As we’ve shared previously, we’ve spent the last several months on a major upgrade to the infrastructure that runs Watchman Monitoring. This is a big investment in the future of the platform: it lets us ship updates, new features, and bug fixes far faster than before. As with any migration of this size, it also comes with the occasional bump along the way, and we want to be transparent about one we hit this week.
What happened
We completed the migration to the new infrastructure at the beginning of this week. Shortly after, we noticed a handful of customers reporting that their Mac clients weren’t updating to the latest version. While our team was investigating and triaging that issue, a change made during troubleshooting inadvertently left the application in a state that would fail the next time it restarted.
Overnight, the application went through a minor, routine restart, and because of that lingering change, it came back up incorrectly and was effectively down. As soon as a team member was available to see the downtime, we triaged it and brought everything back online.
We understand exactly why it happened and have already put a process in place so it doesn’t happen again.

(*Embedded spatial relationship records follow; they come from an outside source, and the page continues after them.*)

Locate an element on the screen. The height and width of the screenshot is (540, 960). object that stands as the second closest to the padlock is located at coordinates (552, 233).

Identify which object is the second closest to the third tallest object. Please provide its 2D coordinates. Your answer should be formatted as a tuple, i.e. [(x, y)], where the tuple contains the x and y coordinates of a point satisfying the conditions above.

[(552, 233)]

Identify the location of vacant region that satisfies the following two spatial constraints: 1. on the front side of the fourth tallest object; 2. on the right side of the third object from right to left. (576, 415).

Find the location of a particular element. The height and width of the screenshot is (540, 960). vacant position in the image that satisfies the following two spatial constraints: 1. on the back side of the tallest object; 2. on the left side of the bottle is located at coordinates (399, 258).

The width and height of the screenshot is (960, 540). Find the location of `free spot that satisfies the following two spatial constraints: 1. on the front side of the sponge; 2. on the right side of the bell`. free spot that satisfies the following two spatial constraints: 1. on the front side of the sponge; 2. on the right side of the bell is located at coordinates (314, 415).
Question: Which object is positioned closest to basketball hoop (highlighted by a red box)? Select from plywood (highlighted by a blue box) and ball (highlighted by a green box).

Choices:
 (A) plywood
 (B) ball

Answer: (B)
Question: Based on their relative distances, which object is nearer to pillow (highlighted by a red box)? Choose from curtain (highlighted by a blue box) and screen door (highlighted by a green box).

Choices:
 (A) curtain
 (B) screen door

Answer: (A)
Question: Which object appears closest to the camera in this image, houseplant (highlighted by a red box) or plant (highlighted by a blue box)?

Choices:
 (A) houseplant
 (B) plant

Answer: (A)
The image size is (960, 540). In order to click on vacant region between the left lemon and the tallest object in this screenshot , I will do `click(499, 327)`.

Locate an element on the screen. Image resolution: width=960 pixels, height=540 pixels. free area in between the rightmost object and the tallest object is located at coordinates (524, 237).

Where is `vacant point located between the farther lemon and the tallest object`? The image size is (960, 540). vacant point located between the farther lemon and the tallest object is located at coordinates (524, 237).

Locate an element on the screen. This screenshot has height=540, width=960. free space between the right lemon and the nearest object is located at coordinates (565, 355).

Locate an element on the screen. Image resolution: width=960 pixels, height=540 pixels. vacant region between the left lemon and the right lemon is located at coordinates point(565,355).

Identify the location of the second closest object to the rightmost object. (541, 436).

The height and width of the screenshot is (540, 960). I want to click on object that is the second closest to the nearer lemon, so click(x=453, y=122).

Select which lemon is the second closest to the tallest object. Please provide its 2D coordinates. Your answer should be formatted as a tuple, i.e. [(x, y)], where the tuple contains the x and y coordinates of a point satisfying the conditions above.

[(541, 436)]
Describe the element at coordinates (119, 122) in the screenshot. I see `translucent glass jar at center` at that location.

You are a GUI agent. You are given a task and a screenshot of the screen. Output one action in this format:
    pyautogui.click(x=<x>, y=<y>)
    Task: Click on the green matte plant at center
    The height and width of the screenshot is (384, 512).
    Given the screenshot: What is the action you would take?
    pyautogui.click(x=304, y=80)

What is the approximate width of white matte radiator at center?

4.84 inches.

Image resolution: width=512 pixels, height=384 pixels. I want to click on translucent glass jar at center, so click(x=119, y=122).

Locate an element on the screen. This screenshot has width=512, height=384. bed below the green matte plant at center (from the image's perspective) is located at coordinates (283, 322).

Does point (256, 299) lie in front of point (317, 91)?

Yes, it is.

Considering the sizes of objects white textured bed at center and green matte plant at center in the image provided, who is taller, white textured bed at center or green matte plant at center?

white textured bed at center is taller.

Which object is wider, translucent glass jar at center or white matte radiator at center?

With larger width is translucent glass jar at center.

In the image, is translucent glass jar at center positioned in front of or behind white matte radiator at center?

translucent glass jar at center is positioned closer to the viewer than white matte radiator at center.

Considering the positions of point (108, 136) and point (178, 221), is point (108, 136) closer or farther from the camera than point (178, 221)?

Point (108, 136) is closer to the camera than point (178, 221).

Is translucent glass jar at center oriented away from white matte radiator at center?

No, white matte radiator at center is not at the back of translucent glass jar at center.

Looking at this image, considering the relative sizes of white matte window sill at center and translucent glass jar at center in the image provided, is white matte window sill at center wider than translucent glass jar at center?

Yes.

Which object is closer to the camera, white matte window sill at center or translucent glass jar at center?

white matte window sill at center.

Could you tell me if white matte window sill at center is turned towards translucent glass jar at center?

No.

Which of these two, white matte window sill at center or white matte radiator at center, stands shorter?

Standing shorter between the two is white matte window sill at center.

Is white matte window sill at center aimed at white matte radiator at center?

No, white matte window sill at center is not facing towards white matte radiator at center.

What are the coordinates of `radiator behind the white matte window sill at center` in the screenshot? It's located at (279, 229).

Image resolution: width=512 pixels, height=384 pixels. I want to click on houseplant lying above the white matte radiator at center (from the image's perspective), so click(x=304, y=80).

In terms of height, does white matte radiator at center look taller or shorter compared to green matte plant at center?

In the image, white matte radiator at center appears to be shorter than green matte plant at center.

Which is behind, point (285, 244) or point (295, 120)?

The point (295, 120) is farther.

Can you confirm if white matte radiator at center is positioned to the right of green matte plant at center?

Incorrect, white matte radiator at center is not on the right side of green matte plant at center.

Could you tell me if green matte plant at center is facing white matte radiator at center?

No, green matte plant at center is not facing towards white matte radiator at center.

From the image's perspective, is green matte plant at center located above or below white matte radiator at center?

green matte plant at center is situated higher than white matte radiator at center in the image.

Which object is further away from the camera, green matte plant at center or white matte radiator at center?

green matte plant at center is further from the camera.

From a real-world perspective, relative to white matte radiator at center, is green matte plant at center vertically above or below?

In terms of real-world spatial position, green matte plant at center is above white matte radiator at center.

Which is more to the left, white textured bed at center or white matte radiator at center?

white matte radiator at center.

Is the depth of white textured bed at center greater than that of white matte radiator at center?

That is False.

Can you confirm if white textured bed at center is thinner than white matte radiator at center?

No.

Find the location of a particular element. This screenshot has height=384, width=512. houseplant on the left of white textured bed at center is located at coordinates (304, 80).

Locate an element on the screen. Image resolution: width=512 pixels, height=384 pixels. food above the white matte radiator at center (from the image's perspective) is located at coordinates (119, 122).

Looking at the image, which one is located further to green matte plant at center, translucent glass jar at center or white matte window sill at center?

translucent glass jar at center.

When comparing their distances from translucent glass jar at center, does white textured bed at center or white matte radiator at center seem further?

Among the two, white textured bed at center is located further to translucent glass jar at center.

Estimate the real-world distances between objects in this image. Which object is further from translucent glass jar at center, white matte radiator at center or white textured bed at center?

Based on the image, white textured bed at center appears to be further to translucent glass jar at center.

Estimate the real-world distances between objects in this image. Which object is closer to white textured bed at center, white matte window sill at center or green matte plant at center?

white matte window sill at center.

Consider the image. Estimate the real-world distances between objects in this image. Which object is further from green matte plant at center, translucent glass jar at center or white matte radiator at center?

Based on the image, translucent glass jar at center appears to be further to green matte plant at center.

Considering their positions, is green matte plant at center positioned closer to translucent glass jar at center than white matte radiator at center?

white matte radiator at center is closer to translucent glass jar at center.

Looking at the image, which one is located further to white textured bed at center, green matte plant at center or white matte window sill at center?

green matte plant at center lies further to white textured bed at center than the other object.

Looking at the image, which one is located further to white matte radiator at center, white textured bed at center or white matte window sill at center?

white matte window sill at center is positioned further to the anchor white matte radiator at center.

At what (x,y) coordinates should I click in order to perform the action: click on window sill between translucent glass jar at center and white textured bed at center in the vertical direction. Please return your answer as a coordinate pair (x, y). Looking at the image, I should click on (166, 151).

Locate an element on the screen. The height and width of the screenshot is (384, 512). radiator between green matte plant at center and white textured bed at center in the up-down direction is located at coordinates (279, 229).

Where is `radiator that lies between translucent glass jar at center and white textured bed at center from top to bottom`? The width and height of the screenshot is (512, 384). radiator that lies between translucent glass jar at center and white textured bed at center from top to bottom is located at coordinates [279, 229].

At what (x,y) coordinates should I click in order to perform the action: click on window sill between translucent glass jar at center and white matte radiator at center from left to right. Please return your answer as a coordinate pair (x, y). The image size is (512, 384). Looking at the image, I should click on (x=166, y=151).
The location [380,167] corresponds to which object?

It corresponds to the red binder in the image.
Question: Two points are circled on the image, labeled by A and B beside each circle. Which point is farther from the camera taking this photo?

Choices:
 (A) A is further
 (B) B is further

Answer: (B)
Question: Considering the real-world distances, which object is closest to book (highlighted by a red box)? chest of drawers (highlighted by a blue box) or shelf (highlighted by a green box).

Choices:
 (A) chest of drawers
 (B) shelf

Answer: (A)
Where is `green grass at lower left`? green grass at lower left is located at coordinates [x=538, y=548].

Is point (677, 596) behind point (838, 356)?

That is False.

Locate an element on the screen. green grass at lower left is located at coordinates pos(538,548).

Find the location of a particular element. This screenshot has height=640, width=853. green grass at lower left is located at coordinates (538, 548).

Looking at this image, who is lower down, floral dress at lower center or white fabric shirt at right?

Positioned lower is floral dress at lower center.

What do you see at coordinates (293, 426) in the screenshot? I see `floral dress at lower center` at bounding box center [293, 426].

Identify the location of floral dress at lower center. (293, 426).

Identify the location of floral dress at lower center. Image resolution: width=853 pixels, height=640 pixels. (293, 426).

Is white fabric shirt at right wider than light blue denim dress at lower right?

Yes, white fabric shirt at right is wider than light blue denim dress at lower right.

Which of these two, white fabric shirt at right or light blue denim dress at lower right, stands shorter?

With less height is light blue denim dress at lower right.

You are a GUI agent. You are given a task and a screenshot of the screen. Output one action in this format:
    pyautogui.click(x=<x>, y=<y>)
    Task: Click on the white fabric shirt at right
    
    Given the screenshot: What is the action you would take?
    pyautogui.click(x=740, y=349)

The Mac client update issue
We’ve also resolved the underlying Mac client update problem. Any Mac clients that have recently been failing to update should pick up their update automatically on their next check-in, no action needed on your end.
Looking ahead
Overall, the move to our new infrastructure has gone to plan, and we’re excited about what it unlocks. That said, with a change this large, it’s likely we’ll continue to find small outliers over the coming weeks. If you notice anything that used to work one way and now behaves differently, please let us know.
Coming out of this, we’ve launched a status page where you can always check on the health of Watchman Monitoring: https://status.watchmanmonitoring.com
Going forward, if you’re ever unsure whether the app is up or experiencing an issue, this is the place to look. We’ll post status updates there during any incident, and it reflects the live health of the service.